SOFIFI-PM.com, Air merupakan salah satu kebutuhan manusia untuk keberlangsungan hidup, namun hasil uji laboratorium yang dilakukan Dinas Lingkungan Hidup Provinsi Maluku Utara, ternyata kualitas air di kabupaten/kota mulai mengkhawatirkan. Pasalnya, setiap tahun kualitas air terus menurun yang akan berdampak pada keberlangsungan hidup manusia.
“Hasil uji laboratorium kualitas air tahun 2018 di angka 57 poin, tahun 2017 di angka 63 poin, di tahun 2016 di angka 64 poin dan di tahun 2015 65 poin. Ini menandakan bahwa kualitas air mulai turun di setiap tahun sehingga perlu antisipasi, karena air merupakan kebutuham dasar manusia,” kata Plt Kepala DLH Malut FacharudinTukuboya, pada Posko Malut belum lama ini.
Menurutnya, DLH melakukan uji kualitas pada beberapa sungai besar di beberapa kabupaten/kota. Misalnya sungai di Kabupaten Sula, Pulau Obi, Kabupaten Halmahera Selatan, Sungai Oba Kota Tidore Kepulauan, dan Sungai besar di Halmahera Utara dilakukan setiap tahun sekali. Hasilnya kualitas air terus menurun dalam empat tahun terakhir.

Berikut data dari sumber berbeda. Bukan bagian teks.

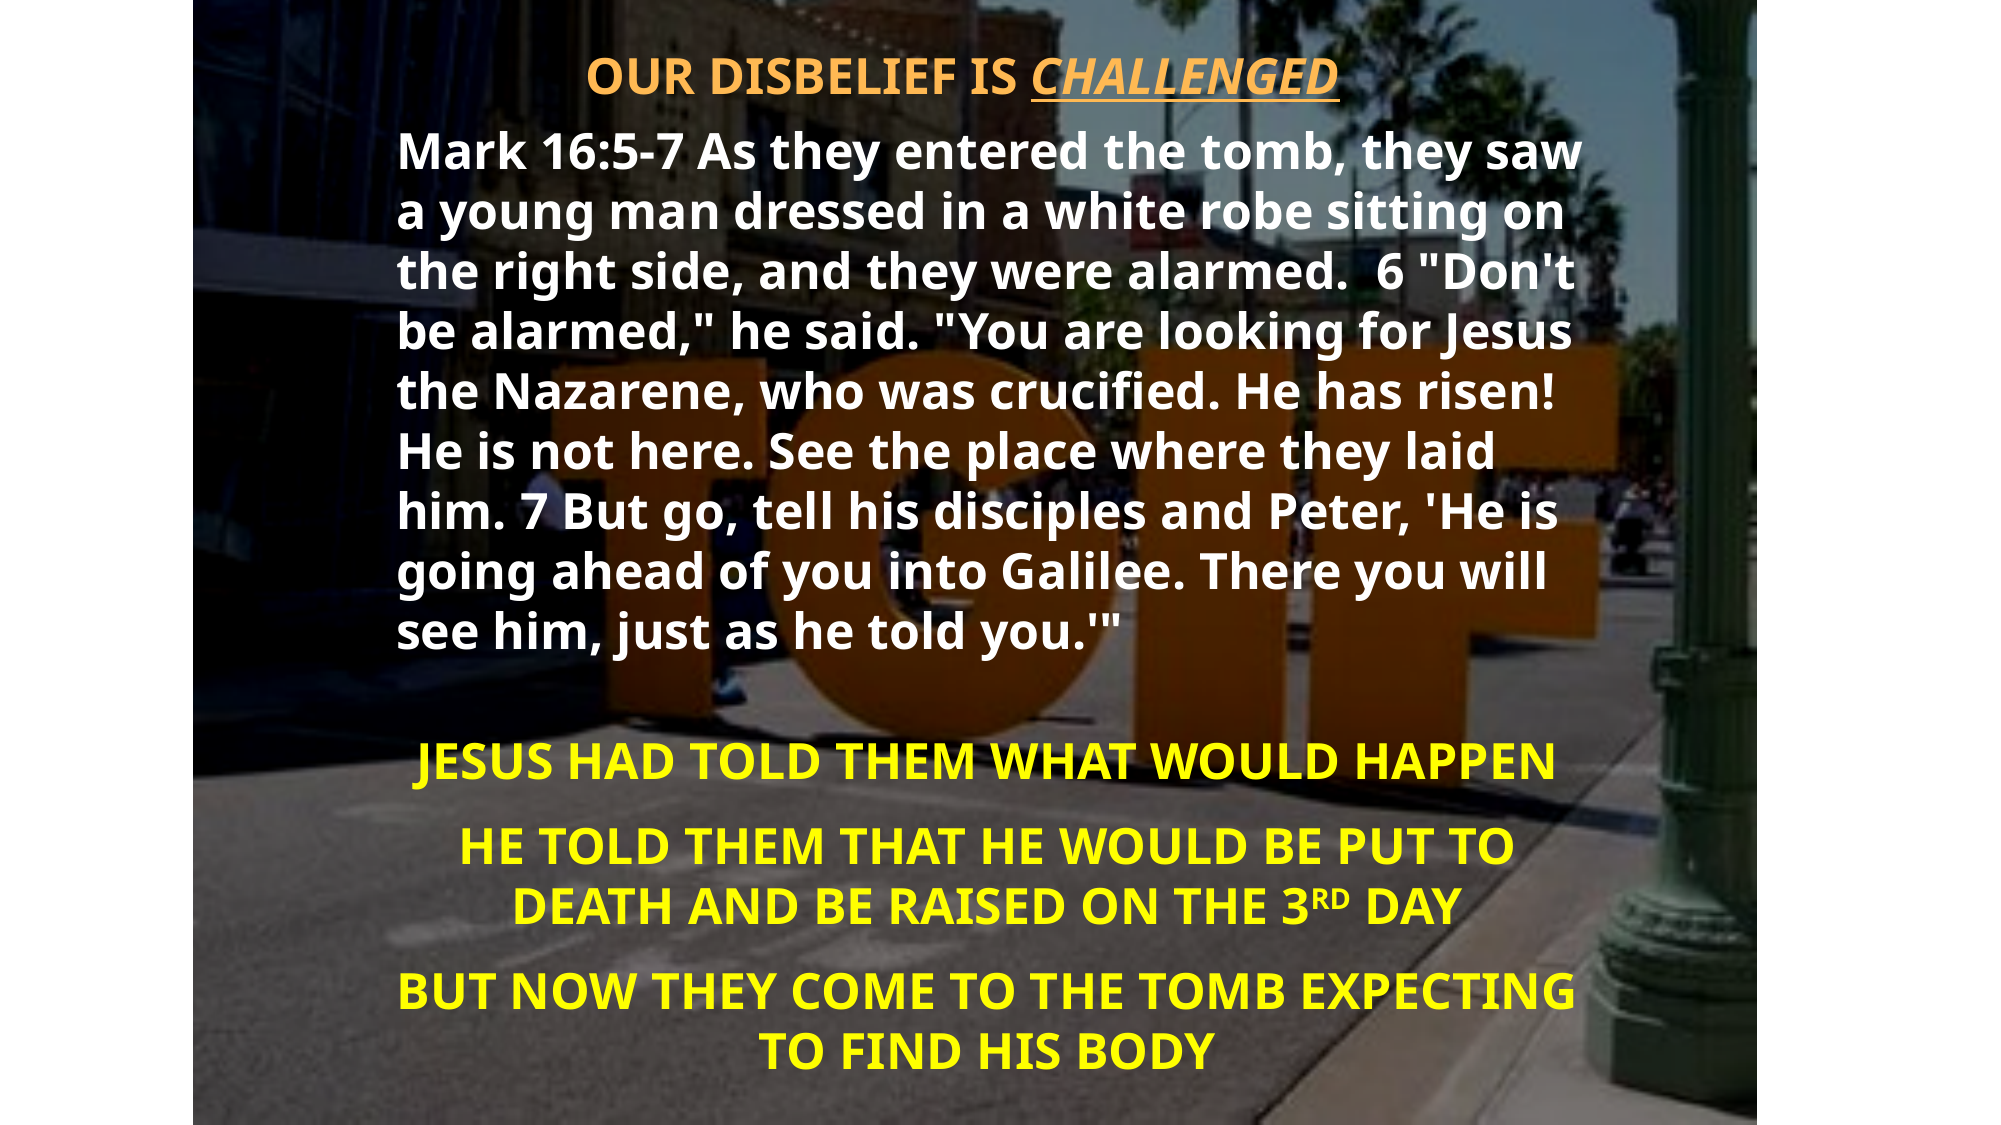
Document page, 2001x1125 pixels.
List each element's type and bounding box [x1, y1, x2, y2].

picture [193, 0, 1757, 1125]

”Uji kualitas air semestinya dilakukan setiap tiga bulan sekali atau enam bulan sekali, tapi kami punya keterbatasan jadi hanya satu tahun sekali jadi hasilnya kurang efektif karena kualitas air ini dalam hitungan detik bisa berubah,”ungkapnya.
Facharudin mengaku faktor penyebab turunnya kualitas air karena aktivitas penambang liar yang tak mampu mengelola limbah secara profesional. Selain itu aktivitas industri yang menghasilkan cairan sering disalurkan ke sungai sehingga dibutuhkan pengawasan ketat demi menjaga kualitas air. “Kadang aktivitas pertambangan liar itu sering membuang limbah semberangan. Untuk itu perlu pengawasan secara ketat,”ujarnya.
Faktor lain yakni pembukaan lahan produksi baru berpengaruh pada daya serap air yang mulai berkurang saat curah hujan. Untuk itu perlu keseimbangan dengan pemulihan kembali tanah dan reheboisasi ulang hutan. “Pembukaan lahan produksi akibatnya daya serap air saat hujan mulai berkurang,”ujarnya.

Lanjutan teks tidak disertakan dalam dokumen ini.